“We would all do the same as you if ever we had the nerve to” sang Morrissey in 1991 on one of his lesser regarded hit singles, “Pregnant for the Last Time”. The subject of this No 25 semi-smash is a woman who gleefully gets herself with child every time she alights on a new man. But these words are, I think, very appropriate for the peculiar position occupied by Morrissey and his detractors in politics and culture.
Recent events have coughed up a particularly prime example of Morrissey hitting a nerve years before anybody else in the pop sphere, getting castigated for it, and being justified in saying he told us so when it became horribly relevant.

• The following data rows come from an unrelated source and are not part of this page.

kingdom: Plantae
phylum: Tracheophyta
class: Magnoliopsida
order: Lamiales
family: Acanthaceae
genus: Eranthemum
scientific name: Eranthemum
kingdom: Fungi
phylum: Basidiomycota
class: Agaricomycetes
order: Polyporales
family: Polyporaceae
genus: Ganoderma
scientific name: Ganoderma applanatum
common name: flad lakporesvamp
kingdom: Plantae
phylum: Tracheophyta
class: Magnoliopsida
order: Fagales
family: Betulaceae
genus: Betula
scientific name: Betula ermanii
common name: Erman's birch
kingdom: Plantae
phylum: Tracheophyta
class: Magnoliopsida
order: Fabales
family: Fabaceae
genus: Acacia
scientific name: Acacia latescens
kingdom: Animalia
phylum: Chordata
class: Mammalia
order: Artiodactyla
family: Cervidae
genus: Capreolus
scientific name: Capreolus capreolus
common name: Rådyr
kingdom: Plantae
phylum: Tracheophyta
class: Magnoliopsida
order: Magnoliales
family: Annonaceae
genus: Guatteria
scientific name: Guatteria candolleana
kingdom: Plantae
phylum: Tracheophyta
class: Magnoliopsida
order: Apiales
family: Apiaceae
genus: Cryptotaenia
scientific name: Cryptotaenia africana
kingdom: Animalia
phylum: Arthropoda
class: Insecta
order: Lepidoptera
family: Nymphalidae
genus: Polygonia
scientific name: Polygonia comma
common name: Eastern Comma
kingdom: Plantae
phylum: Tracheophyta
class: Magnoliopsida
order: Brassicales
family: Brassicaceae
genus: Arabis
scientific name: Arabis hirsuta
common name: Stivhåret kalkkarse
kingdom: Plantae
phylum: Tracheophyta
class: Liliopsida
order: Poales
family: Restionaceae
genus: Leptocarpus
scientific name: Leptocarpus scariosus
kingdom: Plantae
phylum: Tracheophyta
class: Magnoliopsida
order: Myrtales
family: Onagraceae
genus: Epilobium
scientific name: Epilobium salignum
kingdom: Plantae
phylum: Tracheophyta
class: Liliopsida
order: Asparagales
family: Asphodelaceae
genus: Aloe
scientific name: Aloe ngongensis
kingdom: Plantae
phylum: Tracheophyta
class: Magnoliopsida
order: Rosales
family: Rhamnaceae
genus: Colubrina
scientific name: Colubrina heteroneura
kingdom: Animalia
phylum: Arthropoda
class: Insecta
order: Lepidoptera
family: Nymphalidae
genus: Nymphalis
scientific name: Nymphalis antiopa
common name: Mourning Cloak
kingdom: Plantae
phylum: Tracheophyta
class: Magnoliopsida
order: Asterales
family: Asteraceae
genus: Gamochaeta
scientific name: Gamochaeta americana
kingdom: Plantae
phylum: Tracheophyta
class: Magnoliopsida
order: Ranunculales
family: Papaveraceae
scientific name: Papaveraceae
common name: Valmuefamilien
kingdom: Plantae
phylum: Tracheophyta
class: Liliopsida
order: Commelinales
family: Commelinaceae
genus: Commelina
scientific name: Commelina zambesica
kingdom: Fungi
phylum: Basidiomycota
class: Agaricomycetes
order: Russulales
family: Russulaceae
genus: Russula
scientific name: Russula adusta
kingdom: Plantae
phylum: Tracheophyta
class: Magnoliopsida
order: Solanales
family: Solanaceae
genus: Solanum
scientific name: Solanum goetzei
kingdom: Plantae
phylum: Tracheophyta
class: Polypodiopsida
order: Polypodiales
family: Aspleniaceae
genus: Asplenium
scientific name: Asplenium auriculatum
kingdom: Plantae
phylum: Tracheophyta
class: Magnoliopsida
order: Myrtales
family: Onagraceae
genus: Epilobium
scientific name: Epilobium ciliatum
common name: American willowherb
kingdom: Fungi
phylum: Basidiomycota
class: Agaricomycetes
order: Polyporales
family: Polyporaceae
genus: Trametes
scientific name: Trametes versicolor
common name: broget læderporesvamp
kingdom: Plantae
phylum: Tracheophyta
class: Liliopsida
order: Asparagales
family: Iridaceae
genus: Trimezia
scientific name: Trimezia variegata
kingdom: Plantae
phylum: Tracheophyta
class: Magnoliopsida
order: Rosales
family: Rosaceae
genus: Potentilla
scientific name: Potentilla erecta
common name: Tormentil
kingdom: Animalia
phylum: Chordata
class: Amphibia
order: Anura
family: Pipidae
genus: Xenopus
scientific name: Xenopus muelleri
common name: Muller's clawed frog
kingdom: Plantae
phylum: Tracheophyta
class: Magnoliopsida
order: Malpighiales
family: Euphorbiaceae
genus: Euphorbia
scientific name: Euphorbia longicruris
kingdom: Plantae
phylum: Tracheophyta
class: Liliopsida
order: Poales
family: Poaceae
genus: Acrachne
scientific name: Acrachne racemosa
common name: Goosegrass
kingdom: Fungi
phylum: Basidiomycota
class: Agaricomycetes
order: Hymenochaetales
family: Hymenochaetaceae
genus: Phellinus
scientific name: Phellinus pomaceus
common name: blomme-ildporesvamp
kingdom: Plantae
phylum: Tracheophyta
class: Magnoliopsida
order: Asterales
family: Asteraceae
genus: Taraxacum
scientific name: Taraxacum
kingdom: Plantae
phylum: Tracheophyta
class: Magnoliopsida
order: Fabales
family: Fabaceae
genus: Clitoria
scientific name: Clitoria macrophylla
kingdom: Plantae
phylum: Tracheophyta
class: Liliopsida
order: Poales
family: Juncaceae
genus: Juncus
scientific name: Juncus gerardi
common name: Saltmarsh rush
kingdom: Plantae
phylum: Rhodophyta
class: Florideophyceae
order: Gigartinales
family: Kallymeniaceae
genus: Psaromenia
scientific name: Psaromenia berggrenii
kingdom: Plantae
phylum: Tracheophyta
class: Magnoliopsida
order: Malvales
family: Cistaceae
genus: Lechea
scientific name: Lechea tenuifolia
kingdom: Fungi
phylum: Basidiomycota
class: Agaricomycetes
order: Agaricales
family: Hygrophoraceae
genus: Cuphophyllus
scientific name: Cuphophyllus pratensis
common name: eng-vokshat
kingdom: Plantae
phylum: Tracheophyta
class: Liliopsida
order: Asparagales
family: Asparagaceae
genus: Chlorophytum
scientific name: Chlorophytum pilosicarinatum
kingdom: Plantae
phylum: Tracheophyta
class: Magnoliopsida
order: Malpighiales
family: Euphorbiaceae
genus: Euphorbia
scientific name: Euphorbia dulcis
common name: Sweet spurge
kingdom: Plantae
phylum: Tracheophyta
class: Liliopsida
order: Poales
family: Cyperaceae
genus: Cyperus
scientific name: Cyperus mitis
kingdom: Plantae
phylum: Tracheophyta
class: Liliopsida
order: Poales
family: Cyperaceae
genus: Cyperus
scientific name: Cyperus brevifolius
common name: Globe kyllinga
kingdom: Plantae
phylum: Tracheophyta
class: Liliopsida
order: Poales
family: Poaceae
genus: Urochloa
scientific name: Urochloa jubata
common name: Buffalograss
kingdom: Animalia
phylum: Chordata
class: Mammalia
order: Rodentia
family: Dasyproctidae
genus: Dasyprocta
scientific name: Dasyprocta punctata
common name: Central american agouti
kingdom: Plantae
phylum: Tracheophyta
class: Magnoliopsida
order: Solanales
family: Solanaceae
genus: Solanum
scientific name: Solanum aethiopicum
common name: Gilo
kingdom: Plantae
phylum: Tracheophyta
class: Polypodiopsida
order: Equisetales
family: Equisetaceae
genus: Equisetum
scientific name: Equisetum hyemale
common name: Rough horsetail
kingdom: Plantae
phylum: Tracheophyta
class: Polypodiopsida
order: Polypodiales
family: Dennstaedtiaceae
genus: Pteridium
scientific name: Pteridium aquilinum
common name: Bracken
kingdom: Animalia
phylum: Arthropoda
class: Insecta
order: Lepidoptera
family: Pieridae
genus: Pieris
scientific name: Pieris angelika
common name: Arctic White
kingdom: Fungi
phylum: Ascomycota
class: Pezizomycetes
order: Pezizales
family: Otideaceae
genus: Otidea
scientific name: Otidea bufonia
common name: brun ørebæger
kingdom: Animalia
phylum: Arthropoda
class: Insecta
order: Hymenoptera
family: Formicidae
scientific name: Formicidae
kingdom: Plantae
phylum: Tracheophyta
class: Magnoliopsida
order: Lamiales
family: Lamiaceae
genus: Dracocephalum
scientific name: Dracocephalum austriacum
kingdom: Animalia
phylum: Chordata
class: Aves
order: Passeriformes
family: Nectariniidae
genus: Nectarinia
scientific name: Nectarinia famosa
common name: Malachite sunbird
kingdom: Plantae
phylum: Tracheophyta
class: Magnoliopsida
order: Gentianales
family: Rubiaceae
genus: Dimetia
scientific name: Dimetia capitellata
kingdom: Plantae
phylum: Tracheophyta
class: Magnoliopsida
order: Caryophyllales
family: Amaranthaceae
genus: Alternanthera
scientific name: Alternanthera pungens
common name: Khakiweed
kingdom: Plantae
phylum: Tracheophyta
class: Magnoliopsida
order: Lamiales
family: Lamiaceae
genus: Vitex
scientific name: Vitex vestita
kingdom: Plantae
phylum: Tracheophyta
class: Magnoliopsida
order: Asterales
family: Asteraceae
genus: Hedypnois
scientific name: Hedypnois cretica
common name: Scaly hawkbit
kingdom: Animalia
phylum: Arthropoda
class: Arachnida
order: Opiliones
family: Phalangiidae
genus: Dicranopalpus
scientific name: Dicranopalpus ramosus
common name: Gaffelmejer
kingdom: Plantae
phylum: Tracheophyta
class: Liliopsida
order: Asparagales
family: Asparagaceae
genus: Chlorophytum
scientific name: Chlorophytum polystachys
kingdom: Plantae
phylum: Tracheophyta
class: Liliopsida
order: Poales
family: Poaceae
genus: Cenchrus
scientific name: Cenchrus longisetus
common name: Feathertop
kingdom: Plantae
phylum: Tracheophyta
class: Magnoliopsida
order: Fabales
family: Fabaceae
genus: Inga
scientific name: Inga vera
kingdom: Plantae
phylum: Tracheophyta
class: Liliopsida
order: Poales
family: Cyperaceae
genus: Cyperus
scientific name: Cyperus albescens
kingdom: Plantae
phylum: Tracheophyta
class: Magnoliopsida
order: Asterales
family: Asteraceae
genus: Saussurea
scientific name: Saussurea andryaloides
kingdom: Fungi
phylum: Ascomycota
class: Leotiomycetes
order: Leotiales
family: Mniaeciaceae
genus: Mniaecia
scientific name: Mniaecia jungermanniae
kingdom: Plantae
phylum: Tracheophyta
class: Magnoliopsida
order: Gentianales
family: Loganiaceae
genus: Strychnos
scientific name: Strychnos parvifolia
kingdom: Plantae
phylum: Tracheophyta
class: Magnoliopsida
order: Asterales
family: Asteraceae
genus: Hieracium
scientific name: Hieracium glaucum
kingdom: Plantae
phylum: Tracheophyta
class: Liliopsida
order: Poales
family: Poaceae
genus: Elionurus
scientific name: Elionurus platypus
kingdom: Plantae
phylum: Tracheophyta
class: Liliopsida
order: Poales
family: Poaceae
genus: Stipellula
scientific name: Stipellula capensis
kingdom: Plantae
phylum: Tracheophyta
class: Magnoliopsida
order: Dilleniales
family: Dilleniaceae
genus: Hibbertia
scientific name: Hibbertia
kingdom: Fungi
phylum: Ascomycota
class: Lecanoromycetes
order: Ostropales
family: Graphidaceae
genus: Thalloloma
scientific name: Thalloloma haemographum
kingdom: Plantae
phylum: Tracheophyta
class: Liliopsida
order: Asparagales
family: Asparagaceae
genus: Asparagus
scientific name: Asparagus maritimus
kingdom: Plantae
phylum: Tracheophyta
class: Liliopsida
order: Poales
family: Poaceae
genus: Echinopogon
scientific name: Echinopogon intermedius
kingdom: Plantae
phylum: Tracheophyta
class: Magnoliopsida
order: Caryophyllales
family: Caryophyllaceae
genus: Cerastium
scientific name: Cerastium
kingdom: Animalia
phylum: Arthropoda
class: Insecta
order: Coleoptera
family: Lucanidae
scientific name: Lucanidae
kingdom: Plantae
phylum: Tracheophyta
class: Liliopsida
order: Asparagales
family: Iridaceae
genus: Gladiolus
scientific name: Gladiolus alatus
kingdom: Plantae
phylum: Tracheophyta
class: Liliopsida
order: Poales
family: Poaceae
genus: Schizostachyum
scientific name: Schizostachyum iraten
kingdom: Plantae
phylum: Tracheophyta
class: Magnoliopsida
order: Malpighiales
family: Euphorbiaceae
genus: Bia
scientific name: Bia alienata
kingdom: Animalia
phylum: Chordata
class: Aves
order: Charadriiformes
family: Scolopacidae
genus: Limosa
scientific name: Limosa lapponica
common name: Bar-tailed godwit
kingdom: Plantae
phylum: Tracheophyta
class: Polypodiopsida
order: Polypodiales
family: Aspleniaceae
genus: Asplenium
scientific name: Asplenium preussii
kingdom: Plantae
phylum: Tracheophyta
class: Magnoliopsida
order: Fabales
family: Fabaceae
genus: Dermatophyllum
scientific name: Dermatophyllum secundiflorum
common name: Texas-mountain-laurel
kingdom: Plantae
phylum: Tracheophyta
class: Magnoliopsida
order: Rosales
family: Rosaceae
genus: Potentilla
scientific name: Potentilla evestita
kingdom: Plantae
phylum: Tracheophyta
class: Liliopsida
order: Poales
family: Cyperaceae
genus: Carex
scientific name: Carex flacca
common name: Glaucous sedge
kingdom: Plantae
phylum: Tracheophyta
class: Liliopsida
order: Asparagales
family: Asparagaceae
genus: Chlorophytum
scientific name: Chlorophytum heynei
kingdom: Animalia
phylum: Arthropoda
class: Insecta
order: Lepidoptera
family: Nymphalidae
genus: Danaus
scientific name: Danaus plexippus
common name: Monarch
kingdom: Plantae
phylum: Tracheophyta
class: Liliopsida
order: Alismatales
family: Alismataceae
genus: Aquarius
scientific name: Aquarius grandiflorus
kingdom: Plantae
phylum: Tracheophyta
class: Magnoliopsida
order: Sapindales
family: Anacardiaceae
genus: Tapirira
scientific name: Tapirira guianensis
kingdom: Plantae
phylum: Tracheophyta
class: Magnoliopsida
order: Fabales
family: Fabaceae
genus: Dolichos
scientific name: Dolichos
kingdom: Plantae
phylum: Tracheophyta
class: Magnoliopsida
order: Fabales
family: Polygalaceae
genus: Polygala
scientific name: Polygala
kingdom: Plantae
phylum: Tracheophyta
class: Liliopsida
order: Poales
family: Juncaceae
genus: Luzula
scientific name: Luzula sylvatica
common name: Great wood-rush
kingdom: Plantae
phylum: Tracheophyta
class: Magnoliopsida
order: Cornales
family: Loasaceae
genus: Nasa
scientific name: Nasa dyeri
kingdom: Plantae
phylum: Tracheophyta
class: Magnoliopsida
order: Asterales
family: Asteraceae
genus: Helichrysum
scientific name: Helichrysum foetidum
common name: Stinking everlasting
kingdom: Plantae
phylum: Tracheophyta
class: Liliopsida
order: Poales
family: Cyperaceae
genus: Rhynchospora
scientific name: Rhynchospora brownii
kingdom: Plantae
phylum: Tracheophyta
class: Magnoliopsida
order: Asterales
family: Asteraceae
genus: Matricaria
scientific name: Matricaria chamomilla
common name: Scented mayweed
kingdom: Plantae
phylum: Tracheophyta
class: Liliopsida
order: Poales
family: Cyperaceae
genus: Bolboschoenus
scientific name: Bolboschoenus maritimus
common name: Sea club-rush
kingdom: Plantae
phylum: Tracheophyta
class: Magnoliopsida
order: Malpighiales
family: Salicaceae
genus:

Ten years ago he described footage of the treatment of animals in Chinese markets as “absolutely horrific” and that anybody who had seen it “could not possibly argue in favour of China as a caring nation. There are no animal protection laws in China and this results in the worst animal abuse and cruelty on the planet. It is indefensible.”
This statement was Morrissey’s reaction to the hullabaloo after an interview in The Guardian with the poet Simon Armitage in which he said, hotly, after watching animals being skinned alive: “You can’t help but feel that the Chinese are a subspecies.” In Morrissey’s view cruel treatment of animals makes you less than human, but this wording, robbed of its context and intent, was a gift to his many enemies.
That’s because Morrissey annoys people, and unlike most purportedly outspoken pop stars he often annoys the people pop stars aren’t supposed to annoy. What I’ve found fascinating is how many of the opinions he has expressed in his long career have become hot topics on the table of late. Immigration, animal rights, free speech, the denigration and demoralisation of the working class, the unhealthy news media. And with universal basic income sliding its legs ever further over the sill of the Overton Window, his famous declaration in song from 1983 “England is mine, it owes me a living” feels more apposite by the day.
In his own strange way, for how could it be other than strange, Morrissey was a post-liberal before anybody else really cottoned on, and this from someone regarded commonly as stuck in 1954.